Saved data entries
* * * *
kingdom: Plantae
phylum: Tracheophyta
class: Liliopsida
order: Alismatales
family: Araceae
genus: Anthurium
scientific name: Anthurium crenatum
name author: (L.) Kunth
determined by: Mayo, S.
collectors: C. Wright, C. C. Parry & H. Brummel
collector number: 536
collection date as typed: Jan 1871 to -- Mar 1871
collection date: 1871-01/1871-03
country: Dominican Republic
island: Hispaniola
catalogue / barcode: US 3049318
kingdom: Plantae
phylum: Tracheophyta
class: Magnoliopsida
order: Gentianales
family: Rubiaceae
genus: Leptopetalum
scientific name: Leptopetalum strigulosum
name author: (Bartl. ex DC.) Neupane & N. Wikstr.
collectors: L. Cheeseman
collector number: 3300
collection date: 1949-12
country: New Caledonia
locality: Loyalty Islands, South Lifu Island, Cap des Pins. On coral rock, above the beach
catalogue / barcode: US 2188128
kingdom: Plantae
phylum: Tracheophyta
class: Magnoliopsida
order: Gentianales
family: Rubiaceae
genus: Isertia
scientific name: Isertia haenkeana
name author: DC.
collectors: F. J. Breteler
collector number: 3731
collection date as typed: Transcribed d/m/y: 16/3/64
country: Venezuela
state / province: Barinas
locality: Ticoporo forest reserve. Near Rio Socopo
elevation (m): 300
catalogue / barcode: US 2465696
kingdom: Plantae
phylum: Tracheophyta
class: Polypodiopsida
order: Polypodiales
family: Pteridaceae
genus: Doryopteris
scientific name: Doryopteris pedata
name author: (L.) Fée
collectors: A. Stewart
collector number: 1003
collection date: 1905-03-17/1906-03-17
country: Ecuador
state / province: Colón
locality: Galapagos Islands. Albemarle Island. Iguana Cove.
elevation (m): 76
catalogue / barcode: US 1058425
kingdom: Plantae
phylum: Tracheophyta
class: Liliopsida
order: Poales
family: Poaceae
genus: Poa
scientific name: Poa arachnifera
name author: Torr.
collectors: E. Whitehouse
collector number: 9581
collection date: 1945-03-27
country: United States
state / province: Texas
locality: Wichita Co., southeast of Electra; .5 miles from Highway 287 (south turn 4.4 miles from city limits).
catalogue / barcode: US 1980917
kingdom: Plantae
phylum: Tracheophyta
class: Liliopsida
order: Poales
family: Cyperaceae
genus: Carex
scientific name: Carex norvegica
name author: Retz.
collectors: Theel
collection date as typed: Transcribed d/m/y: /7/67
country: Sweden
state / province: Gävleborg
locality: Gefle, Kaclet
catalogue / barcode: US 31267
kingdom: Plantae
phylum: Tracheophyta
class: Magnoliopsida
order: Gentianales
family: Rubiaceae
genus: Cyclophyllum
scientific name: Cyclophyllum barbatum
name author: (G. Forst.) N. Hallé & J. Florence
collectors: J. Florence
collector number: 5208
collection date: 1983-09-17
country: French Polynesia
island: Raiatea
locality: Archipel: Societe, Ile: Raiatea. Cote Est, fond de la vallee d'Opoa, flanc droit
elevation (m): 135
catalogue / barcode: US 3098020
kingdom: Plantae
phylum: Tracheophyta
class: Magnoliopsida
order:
* * * *
Edit the rows by changing every "locality" to "site" and leave everything else as it is.

(In response):
kingdom: Plantae
phylum: Tracheophyta
class: Liliopsida
order: Alismatales
family: Araceae
genus: Anthurium
scientific name: Anthurium crenatum
name author: (L.) Kunth
determined by: Mayo, S.
collectors: C. Wright, C. C. Parry & H. Brummel
collector number: 536
collection date as typed: Jan 1871 to -- Mar 1871
collection date: 1871-01/1871-03
country: Dominican Republic
island: Hispaniola
catalogue / barcode: US 3049318
kingdom: Plantae
phylum: Tracheophyta
class: Magnoliopsida
order: Gentianales
family: Rubiaceae
genus: Leptopetalum
scientific name: Leptopetalum strigulosum
name author: (Bartl. ex DC.) Neupane & N. Wikstr.
collectors: L. Cheeseman
collector number: 3300
collection date: 1949-12
country: New Caledonia
site: Loyalty Islands, South Lifu Island, Cap des Pins. On coral rock, above the beach
catalogue / barcode: US 2188128
kingdom: Plantae
phylum: Tracheophyta
class: Magnoliopsida
order: Gentianales
family: Rubiaceae
genus: Isertia
scientific name: Isertia haenkeana
name author: DC.
collectors: F. J. Breteler
collector number: 3731
collection date as typed: Transcribed d/m/y: 16/3/64
country: Venezuela
state / province: Barinas
site: Ticoporo forest reserve. Near Rio Socopo
elevation (m): 300
catalogue / barcode: US 2465696
kingdom: Plantae
phylum: Tracheophyta
class: Polypodiopsida
order: Polypodiales
family: Pteridaceae
genus: Doryopteris
scientific name: Doryopteris pedata
name author: (L.) Fée
collectors: A. Stewart
collector number: 1003
collection date: 1905-03-17/1906-03-17
country: Ecuador
state / province: Colón
site: Galapagos Islands. Albemarle Island. Iguana Cove.
elevation (m): 76
catalogue / barcode: US 1058425
kingdom: Plantae
phylum: Tracheophyta
class: Liliopsida
order: Poales
family: Poaceae
genus: Poa
scientific name: Poa arachnifera
name author: Torr.
collectors: E. Whitehouse
collector number: 9581
collection date: 1945-03-27
country: United States
state / province: Texas
site: Wichita Co., southeast of Electra; .5 miles from Highway 287 (south turn 4.4 miles from city limits).
catalogue / barcode: US 1980917
kingdom: Plantae
phylum: Tracheophyta
class: Liliopsida
order: Poales
family: Cyperaceae
genus: Carex
scientific name: Carex norvegica
name author: Retz.
collectors: Theel
collection date as typed: Transcribed d/m/y: /7/67
country: Sweden
state / province: Gävleborg
site: Gefle, Kaclet
catalogue / barcode: US 31267
kingdom: Plantae
phylum: Tracheophyta
class: Magnoliopsida
order: Gentianales
family: Rubiaceae
genus: Cyclophyllum
scientific name: Cyclophyllum barbatum
name author: (G. Forst.) N. Hallé & J. Florence
collectors: J. Florence
collector number: 5208
collection date: 1983-09-17
country: French Polynesia
island: Raiatea
site: Archipel: Societe, Ile: Raiatea. Cote Est, fond de la vallee d'Opoa, flanc droit
elevation (m): 135
catalogue / barcode: US 3098020
kingdom: Plantae
phylum: Tracheophyta
class: Magnoliopsida
order:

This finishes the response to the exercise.